Contrairement à bien d’autres groupes religieux ou de mouvements utopiques, les «mormons » réussirent à transformer leur marginalisation en force, développant par la même occasion des particularismes qui firent d’eux un « peuple à part ». Or, ils s’éveillèrent aussi à l’évidence que pour échapper aux persécutions, ils devaient se positionner au cœur de l’action politique du pays. L’investiture de Mitt Romney par le Parti républicain pour l’élection présidentielle de 2012 témoigne de leur réussite. Mais comment cela fut-il possible ? Romney fut aussi l’objet d’une formidable opposition religieuse au cours de la phase des primaires du Parti qui n’est pas sans rappeler celles fomentées par les protestants contre les catholiques Al Smith (1928) et John F. Kennedy (1960).
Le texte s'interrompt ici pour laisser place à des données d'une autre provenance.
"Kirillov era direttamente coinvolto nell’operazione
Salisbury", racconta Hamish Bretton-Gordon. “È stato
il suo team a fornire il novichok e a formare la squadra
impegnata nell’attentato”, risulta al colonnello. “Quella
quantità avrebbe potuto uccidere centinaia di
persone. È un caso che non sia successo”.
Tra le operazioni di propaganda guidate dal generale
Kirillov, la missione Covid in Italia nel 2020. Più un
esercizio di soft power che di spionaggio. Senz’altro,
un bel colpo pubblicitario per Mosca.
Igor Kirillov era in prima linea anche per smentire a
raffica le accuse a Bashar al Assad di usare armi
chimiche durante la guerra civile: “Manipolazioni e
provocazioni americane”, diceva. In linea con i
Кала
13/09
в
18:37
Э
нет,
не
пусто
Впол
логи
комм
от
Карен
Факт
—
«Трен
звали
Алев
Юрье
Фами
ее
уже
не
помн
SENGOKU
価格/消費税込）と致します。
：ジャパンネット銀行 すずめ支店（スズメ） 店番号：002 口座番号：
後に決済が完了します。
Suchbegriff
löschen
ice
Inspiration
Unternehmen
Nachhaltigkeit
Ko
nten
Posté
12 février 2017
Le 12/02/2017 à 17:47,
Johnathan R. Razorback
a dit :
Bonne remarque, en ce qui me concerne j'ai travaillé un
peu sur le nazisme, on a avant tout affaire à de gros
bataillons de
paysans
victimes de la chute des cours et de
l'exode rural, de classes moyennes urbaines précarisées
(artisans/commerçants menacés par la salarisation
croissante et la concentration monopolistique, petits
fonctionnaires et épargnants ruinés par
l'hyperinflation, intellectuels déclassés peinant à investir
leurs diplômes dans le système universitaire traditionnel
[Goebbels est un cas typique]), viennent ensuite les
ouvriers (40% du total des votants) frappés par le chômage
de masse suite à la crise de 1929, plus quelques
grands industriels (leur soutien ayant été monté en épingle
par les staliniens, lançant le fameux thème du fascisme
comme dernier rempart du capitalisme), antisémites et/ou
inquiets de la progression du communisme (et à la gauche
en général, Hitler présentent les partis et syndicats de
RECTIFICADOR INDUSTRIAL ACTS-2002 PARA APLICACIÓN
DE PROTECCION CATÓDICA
Comment expliquer ce refus de voir un mormon à la Maison blanche ?

Nous répondons dans cette thèse à ces questions, et à bien d’autres, notamment en illustrant le fait que Romney, J. F. Kennedy et Al Smith eurent un prédécesseur en Reed Smoot, apôtre mormon dont l’élection en 1902 au Sénat fédéral fut à l’origine du plus grand procès politico-religieux d’Amérique.